Brown, the state assemblyman, suggested the casino closures should not be used to further North Jersey lawmakers' push for their own casino. Lawmakers including State Sen. Ray Lesniak (D., Union) have said a casino at the Meadowlands Sports Complex in East Rutherford, taxed at a much higher rate than Atlantic City's casinos, could earmark and send up to 50 percent of its revenue to the struggling resort.

Christie and Senate President Steve Sweeney acknowledged publicly last month that they are now "open to discussing" a referendum on the November 2015 ballot that would ask voters to decide whether to end Atlantic City's 36-year state monopoly on gambling.
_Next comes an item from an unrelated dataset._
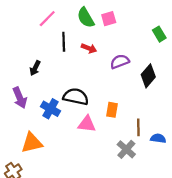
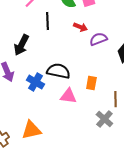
red arrow: (89, 48) -> (80, 27), moved
black arrow: (35, 68) -> (21, 45), size x1.5
orange triangle: (32, 143) -> (31, 130), moved

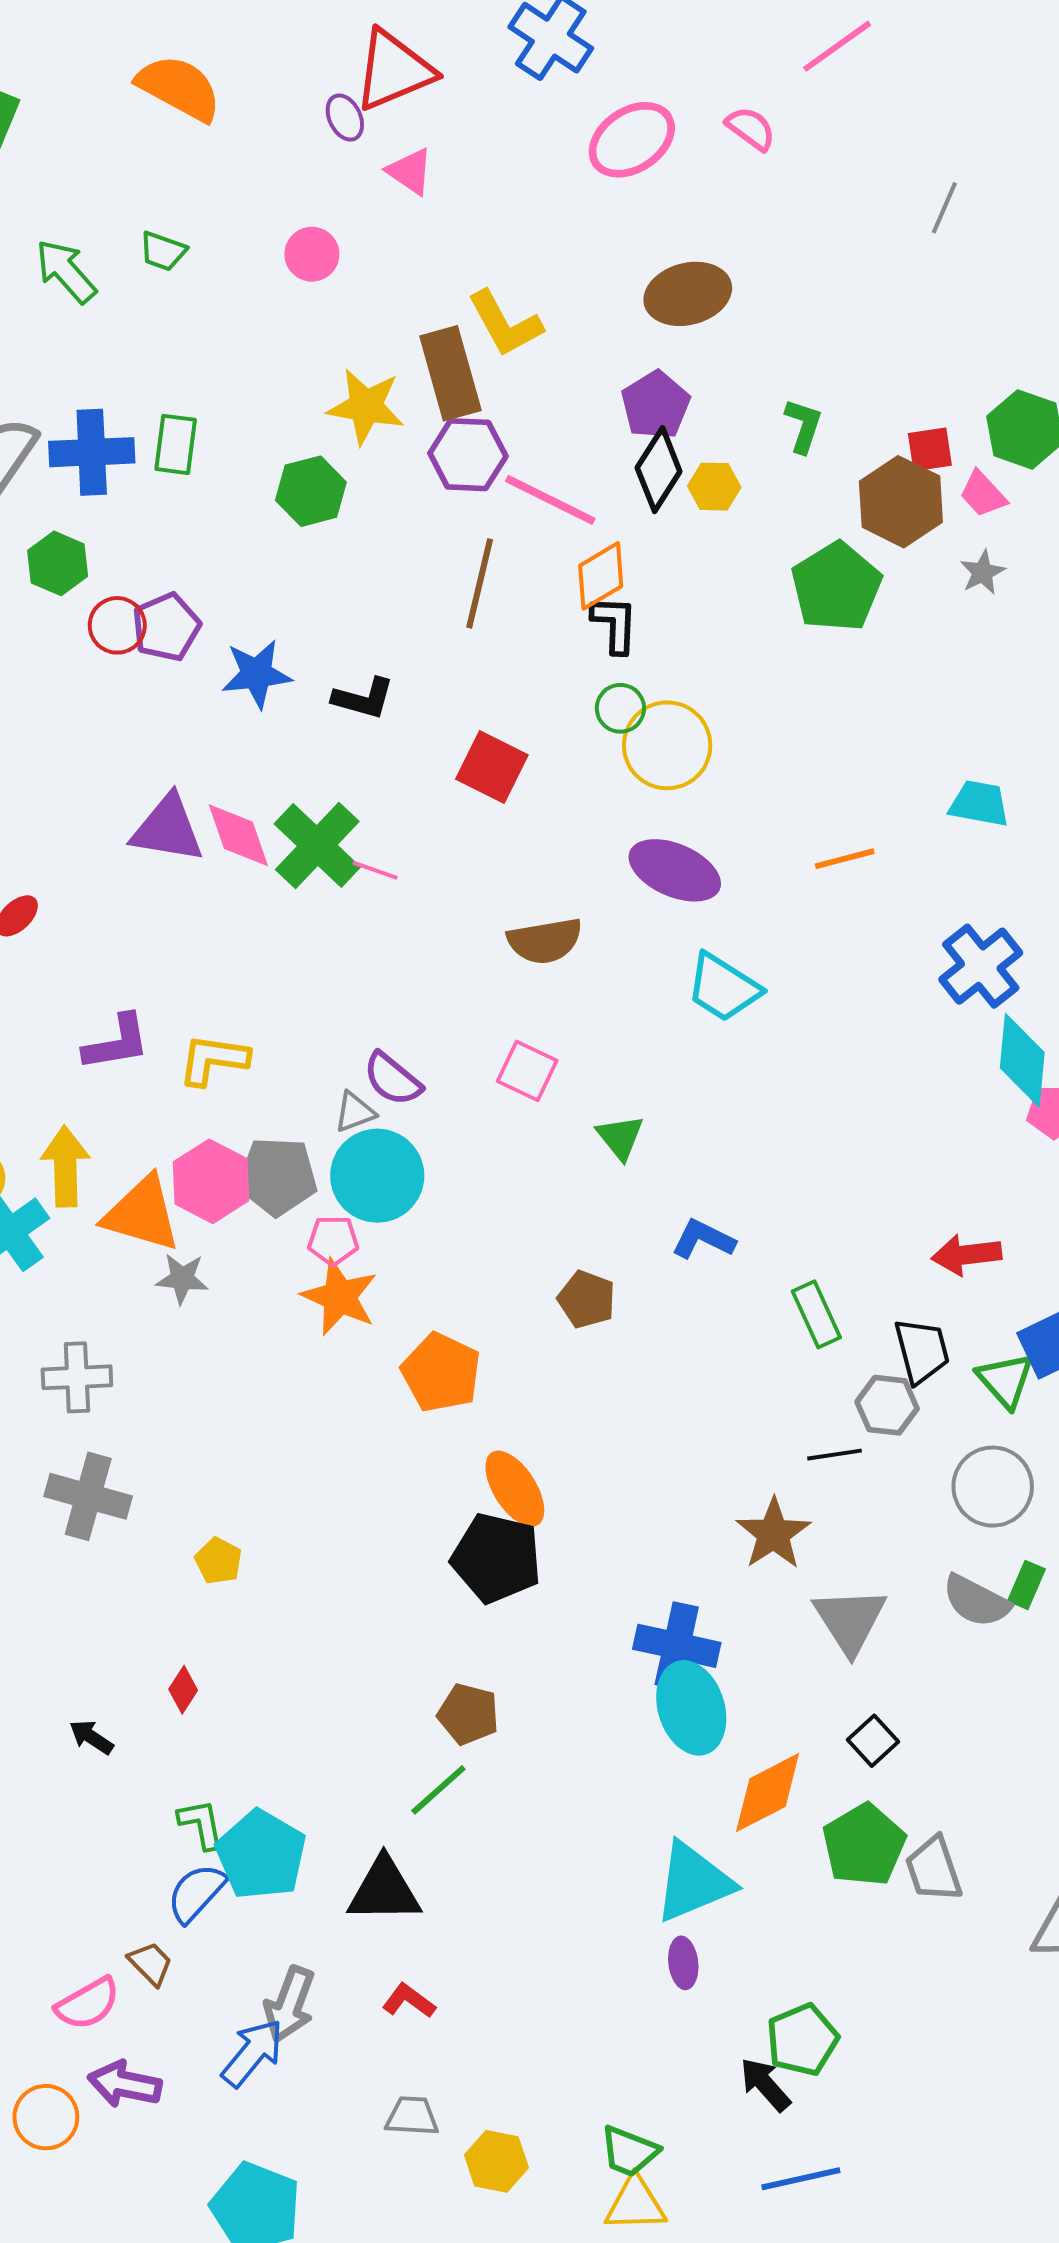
Just hours after Revel announced its closing, the Meadowlands Regional Chamber issued a news release announcing a review of a "vision plan" for the Meadowlands complex "in light of a North Jersey casino referendum."

"In the short term, the proposed casino closing should bring some stability to the remaining Atlantic City casinos," said gaming analyst John Kempf of RBC Capital Markets L.L.C. "However, the reduction of casino tax revenues, along with new casino supply in New York, makes a North Jersey casino more likely in our view."

The mood inside Revel Tuesday night was somber and quiet, though music blared over a mostly empty gaming floor.

"This has been looming for some time," said Chuck Urban, 51, a waiter in one of the casino's subcontracted restaurants. "It's not a pleasant atmosphere right now."